▶ [WORK REQUIRED]:
Copy every line of the listing below word for word, in the same order, with no changes.

▶ [THE INPUT]:
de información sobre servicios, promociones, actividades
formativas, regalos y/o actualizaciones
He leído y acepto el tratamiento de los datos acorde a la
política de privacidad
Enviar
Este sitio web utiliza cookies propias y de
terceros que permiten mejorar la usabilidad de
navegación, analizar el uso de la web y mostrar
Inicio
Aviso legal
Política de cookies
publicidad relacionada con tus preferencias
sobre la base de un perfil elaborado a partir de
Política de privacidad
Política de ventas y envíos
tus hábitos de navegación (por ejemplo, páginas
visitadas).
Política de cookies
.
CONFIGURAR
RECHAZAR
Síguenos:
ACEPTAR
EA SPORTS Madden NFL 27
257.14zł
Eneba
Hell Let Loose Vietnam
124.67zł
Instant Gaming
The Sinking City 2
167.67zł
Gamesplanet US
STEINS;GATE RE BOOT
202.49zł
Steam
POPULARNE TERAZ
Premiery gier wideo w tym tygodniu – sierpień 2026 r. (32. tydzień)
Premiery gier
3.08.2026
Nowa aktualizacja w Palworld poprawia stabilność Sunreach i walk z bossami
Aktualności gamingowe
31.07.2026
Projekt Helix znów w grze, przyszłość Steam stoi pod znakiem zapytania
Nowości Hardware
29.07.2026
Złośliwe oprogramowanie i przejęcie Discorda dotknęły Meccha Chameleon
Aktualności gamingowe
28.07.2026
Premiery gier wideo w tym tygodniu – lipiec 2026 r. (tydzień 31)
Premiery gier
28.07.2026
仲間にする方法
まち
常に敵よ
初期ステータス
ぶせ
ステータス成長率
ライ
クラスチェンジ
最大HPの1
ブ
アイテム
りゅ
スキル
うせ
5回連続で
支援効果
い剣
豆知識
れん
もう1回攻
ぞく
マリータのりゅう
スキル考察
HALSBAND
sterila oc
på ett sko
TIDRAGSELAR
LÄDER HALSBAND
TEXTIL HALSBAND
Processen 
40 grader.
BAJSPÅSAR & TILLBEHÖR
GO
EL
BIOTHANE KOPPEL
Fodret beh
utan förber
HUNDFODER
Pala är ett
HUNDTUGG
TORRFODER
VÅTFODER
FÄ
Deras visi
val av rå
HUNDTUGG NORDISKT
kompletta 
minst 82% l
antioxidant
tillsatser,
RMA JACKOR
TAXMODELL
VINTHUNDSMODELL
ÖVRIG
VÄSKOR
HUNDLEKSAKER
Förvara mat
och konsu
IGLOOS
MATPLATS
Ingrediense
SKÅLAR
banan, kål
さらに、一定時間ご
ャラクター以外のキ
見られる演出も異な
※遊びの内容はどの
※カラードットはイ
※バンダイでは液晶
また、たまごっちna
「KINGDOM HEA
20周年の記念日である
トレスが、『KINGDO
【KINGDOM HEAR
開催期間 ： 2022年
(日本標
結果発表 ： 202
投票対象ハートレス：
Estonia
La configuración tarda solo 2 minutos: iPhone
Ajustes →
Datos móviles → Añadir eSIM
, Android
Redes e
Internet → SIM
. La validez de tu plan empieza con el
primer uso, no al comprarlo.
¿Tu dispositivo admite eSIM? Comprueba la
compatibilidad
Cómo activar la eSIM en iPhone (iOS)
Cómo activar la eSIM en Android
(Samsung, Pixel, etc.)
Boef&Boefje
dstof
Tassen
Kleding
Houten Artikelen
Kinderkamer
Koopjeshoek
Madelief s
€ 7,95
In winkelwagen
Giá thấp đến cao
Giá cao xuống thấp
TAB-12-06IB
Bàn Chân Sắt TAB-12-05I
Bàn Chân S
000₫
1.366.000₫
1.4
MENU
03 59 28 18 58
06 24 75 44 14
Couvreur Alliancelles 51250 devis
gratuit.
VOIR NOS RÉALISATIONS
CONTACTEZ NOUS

▶ [TASK RESULT]:
de información sobre servicios, promociones, actividades
formativas, regalos y/o actualizaciones
He leído y acepto el tratamiento de los datos acorde a la
política de privacidad
Enviar
Este sitio web utiliza cookies propias y de
terceros que permiten mejorar la usabilidad de
navegación, analizar el uso de la web y mostrar
Inicio
Aviso legal
Política de cookies
publicidad relacionada con tus preferencias
sobre la base de un perfil elaborado a partir de
Política de privacidad
Política de ventas y envíos
tus hábitos de navegación (por ejemplo, páginas
visitadas).
Política de cookies
.
CONFIGURAR
RECHAZAR
Síguenos:
ACEPTAR
EA SPORTS Madden NFL 27
257.14zł
Eneba
Hell Let Loose Vietnam
124.67zł
Instant Gaming
The Sinking City 2
167.67zł
Gamesplanet US
STEINS;GATE RE BOOT
202.49zł
Steam
POPULARNE TERAZ
Premiery gier wideo w tym tygodniu – sierpień 2026 r. (32. tydzień)
Premiery gier
3.08.2026
Nowa aktualizacja w Palworld poprawia stabilność Sunreach i walk z bossami
Aktualności gamingowe
31.07.2026
Projekt Helix znów w grze, przyszłość Steam stoi pod znakiem zapytania
Nowości Hardware
29.07.2026
Złośliwe oprogramowanie i przejęcie Discorda dotknęły Meccha Chameleon
Aktualności gamingowe
28.07.2026
Premiery gier wideo w tym tygodniu – lipiec 2026 r. (tydzień 31)
Premiery gier
28.07.2026
仲間にする方法
まち
常に敵よ
初期ステータス
ぶせ
ステータス成長率
ライ
クラスチェンジ
最大HPの1
ブ
アイテム
りゅ
スキル
うせ
5回連続で
支援効果
い剣
豆知識
れん
もう1回攻
ぞく
マリータのりゅう
スキル考察
HALSBAND
sterila oc
på ett sko
TIDRAGSELAR
LÄDER HALSBAND
TEXTIL HALSBAND
Processen 
40 grader.
BAJSPÅSAR & TILLBEHÖR
GO
EL
BIOTHANE KOPPEL
Fodret beh
utan förber
HUNDFODER
Pala är ett
HUNDTUGG
TORRFODER
VÅTFODER
FÄ
Deras visi
val av rå
HUNDTUGG NORDISKT
kompletta 
minst 82% l
antioxidant
tillsatser,
RMA JACKOR
TAXMODELL
VINTHUNDSMODELL
ÖVRIG
VÄSKOR
HUNDLEKSAKER
Förvara mat
och konsu
IGLOOS
MATPLATS
Ingrediense
SKÅLAR
banan, kål
さらに、一定時間ご
ャラクター以外のキ
見られる演出も異な
※遊びの内容はどの
※カラードットはイ
※バンダイでは液晶
また、たまごっちna
「KINGDOM HEA
20周年の記念日である
トレスが、『KINGDO
【KINGDOM HEAR
開催期間 ： 2022年
(日本標
結果発表 ： 202
投票対象ハートレス：
Estonia
La configuración tarda solo 2 minutos: iPhone
Ajustes →
Datos móviles → Añadir eSIM
, Android
Redes e
Internet → SIM
. La validez de tu plan empieza con el
primer uso, no al comprarlo.
¿Tu dispositivo admite eSIM? Comprueba la
compatibilidad
Cómo activar la eSIM en iPhone (iOS)
Cómo activar la eSIM en Android
(Samsung, Pixel, etc.)
Boef&Boefje
dstof
Tassen
Kleding
Houten Artikelen
Kinderkamer
Koopjeshoek
Madelief s
€ 7,95
In winkelwagen
Giá thấp đến cao
Giá cao xuống thấp
TAB-12-06IB
Bàn Chân Sắt TAB-12-05I
Bàn Chân S
000₫
1.366.000₫
1.4
MENU
03 59 28 18 58
06 24 75 44 14
Couvreur Alliancelles 51250 devis
gratuit.
VOIR NOS RÉALISATIONS
CONTACTEZ NOUS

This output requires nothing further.